Work task =
Answer these questions using the verdict summary:
1. Which judge is listed?
2. What injury is named?
3. How much was the verdict the jury returned?

Document section =
• • •
Date of Verdict: March 18.

Court and Case No.: C.P. Bucks No. 2008-11128.

Judge: Gary B. Gilman.

Type of Action: Dram shop; premises liability.

Injury: Quadriparesis.

Plaintiffs Counsel: Joseph J. Ashton III and Carin A. O’Donnell, Stark & Stark, Yardley, Pa.

Defense Counsel: R. Anthony Michetti, Marshall Dennehey Warner Coleman & Goggin, Doylestown, Pa.; John R. Evans, Bolan Jahnsen Reardon, Havertown, Pa.; John E. Salmon, Salmon, Ricchezza, Singer & Turchi, Philadelphia; Alton G. Grube, Office of the Attorney General, Philadelphia; William H. Catto, Litchfield Cavo, Philadelphia.

Plaintiffs Experts:Dr. G. John DiGregorio, alcohol toxicology, Philadelphia; Jasen Walker, vocational rehabilitation, Valley Forge, Pa.; Kristin Kucsma, economics, Livingston, N.J.; Dr. Leonard Bruno, neurosurgery, Huntingdon Valley, Pa.

Defense Experts: N/A.

Comment: A Bucks County jury has returned a $1.4 million verdict to a woman claiming she was overserved at the bar where she worked and then allowed to drive away before getting in a collision that caused her serious injuries.
• • •
Collected data:
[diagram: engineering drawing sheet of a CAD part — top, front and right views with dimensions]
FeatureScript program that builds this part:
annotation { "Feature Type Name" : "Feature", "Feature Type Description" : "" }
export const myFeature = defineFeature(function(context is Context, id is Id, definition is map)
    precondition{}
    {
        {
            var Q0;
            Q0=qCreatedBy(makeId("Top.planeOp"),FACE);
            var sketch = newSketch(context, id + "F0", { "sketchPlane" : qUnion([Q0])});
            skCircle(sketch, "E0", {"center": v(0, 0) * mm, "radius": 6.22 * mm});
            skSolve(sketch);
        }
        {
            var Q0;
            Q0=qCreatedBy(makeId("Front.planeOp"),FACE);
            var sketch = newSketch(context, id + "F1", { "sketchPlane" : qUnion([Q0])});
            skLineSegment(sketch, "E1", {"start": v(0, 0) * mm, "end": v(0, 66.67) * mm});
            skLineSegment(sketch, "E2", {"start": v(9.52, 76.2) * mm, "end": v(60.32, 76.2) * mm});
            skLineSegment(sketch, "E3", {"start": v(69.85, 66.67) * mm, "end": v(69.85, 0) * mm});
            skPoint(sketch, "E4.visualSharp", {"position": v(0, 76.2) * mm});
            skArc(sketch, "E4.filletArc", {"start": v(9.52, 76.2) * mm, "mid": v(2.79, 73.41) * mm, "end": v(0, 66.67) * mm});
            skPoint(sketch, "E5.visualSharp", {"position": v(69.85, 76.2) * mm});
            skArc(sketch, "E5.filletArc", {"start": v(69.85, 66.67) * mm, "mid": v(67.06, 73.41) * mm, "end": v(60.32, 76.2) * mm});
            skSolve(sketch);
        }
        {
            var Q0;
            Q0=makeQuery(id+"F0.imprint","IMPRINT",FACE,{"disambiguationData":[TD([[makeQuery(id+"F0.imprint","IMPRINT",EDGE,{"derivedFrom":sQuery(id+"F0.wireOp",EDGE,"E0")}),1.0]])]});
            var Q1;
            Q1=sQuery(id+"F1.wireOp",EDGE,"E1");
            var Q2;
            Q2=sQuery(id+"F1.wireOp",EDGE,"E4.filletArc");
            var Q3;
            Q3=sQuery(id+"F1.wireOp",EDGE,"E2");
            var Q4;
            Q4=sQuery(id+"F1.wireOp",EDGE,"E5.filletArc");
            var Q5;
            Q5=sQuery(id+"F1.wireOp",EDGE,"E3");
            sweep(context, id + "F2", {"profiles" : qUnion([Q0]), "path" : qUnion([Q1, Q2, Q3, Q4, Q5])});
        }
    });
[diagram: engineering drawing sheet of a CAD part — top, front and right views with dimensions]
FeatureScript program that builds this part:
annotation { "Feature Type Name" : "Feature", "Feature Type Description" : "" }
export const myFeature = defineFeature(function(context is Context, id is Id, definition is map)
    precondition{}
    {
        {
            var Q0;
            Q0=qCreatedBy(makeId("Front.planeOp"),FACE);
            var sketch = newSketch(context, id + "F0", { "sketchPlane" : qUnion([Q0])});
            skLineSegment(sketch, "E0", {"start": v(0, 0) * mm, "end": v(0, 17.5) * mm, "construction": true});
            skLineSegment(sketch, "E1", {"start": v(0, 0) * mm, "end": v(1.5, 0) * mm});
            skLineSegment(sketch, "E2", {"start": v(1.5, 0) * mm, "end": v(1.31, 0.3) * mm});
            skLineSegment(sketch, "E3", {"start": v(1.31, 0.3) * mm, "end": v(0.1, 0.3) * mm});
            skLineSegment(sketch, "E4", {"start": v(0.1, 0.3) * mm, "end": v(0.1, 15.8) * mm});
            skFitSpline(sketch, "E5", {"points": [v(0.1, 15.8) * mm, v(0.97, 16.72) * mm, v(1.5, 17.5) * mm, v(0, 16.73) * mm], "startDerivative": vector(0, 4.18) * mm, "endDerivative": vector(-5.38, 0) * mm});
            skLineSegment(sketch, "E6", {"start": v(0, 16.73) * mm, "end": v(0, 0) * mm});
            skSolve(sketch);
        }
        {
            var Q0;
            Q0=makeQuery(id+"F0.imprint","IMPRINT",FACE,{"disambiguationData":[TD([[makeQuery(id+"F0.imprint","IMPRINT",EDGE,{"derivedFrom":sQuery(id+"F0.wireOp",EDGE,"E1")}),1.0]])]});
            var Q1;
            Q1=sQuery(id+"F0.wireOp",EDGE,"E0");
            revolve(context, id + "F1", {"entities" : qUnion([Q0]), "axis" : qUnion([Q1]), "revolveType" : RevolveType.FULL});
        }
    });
• • •
Solution below =
1. Gary B. Gilman.
2. Quadriparesis.
3. $1.4 million.